* Enunciado: Indica, según el texto de lectura, dónde está colgada la radio.

* Texto de lectura:
_ _ _

SE TERMINA EL AÑO



La adoración de los Reyes (Rubens)


Lunes. 23 de diciembre de 2024. Y mañana, Navidad. El frío hace que se rechace de plano cualquier intención de salir, el mismo que intimida al sol. Ahora mismo, no hay ni un alma por la calle. Los vecinos están recluidos en sus hogares, esperando que llegue el nuevo año, en tanto se toman las pastillas que les ha recetado el médico, con la ayuda de un poleo-menta o de una manzanilla. Agua caliente, pero agua a fin de cuentas. El caso es redimirse, aunque sea ante uno mismo.

Lo de salir también tiene mucho que ver con los precios, que están por las nubes, distraídas con lo del cambio climático, por lo que les cuesta ponerse a hacer una orgía cuando llega la Navidad, como antaño, que, en bastantes ocasiones, se podía ver cómo se juntaban todas y, en nada, comenzaba a nevar. Nevaba y con el horizonte se hacía una postal para enviarla por Correos y felicitar las fiestas. Pero ahora lo que cae es chantillí o roscones de plástico. Por eso estoy pensando en dejar la pluma de escribir y coger el corazón de viajar. Necesito el frío, la lluvia, los copos de nieve y la lumbre, ese fuego poderoso en el que asar un trozo de panceta sin miedo al colesterol y, de paso, asar también mis egos y a todos esos demonios que se han ido acumulando a lo largo de este año, cuyo número termina en “los dos patitos”, el mismo que vendían en la administración de lotería de mi barrio. La lotería, como dijo Raúl del Pozo, es un invento del Estado para engañar a gente sencilla. Y además ahora la anuncian por la tele, si bien, en esta casa, la televisión se define a sí misma en el rincón en el que está, sola y apagada, en un silencio sempiterno. La radio, por contra, no ha cambiado de lugar y continúa estando donde siempre había estado: colgada en la pared. Creo que no funciona. Quizás, con la llegada de la imagen a nuestras vidas, ha decidido hacer una huelga indefinida.

_ _ _

* Material proporcionado:
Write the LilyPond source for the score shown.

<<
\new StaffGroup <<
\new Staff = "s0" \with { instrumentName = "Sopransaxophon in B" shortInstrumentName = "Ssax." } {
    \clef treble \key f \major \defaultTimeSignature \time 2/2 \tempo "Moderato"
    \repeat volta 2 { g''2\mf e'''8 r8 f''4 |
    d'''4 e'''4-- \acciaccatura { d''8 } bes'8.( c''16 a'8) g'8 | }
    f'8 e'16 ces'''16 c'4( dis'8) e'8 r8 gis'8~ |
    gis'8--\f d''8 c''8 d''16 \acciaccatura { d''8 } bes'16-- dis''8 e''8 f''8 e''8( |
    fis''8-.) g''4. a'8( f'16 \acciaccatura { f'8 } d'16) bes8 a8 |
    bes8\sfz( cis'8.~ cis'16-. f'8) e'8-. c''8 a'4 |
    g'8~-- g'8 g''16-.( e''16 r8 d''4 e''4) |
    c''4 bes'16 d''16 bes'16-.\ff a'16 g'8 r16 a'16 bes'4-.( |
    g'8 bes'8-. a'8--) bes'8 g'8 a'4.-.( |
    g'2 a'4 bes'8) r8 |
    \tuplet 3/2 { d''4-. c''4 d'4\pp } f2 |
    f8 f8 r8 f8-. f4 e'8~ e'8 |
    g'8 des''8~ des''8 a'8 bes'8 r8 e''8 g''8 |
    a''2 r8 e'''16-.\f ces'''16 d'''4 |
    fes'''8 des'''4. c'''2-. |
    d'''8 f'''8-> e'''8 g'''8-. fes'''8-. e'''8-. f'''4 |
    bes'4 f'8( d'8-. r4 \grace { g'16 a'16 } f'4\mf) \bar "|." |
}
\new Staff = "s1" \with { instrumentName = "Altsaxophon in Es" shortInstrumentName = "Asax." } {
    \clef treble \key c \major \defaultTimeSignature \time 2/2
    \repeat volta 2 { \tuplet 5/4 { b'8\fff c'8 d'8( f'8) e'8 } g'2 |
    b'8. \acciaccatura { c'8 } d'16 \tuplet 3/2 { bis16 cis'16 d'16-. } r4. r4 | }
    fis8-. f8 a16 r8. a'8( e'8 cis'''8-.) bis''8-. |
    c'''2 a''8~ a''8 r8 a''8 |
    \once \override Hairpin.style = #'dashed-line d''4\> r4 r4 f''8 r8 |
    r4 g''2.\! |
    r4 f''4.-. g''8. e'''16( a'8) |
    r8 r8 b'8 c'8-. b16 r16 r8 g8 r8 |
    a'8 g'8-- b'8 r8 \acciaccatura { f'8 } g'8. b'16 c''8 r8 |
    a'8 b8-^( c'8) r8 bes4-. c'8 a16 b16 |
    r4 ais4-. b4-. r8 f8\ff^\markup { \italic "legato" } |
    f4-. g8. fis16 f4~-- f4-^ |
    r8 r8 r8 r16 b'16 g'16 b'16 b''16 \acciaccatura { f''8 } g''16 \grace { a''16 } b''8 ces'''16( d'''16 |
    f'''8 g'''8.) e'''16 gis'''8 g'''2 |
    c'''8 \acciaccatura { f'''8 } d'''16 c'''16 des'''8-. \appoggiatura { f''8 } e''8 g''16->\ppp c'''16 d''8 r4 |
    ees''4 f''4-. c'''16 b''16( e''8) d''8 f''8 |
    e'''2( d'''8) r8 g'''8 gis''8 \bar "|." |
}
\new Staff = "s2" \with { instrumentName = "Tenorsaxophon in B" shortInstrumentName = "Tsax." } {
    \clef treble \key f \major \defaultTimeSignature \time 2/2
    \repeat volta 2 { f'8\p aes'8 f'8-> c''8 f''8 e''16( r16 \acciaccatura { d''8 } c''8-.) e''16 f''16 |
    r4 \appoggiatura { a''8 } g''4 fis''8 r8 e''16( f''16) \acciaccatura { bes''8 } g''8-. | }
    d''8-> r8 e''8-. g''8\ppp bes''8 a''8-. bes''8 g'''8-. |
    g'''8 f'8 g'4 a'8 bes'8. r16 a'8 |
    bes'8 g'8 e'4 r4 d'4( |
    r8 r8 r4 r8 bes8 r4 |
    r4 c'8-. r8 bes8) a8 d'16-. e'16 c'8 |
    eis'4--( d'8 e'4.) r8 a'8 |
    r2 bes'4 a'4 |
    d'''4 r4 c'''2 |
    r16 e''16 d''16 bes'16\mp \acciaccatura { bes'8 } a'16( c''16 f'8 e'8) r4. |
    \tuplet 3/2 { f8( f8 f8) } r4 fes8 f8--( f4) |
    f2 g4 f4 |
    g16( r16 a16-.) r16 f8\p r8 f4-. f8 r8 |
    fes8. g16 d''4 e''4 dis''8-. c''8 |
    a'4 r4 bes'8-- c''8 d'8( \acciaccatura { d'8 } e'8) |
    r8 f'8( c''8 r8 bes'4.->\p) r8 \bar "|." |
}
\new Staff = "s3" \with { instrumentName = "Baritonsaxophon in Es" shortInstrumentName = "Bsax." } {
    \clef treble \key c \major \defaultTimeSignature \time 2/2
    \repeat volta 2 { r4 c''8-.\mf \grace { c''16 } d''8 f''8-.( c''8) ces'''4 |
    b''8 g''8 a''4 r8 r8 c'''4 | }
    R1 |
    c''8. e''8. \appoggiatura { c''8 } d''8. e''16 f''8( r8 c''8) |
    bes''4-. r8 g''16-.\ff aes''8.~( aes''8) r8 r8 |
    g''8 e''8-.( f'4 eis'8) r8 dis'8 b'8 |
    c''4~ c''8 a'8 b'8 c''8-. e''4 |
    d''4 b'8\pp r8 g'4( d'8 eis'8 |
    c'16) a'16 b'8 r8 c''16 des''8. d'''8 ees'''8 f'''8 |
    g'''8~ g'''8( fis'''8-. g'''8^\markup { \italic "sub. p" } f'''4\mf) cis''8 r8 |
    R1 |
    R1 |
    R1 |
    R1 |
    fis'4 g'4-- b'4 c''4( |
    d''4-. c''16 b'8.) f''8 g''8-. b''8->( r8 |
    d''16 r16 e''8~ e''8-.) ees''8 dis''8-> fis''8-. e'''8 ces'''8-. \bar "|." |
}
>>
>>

_ _ _

* Respuesta: En la pared.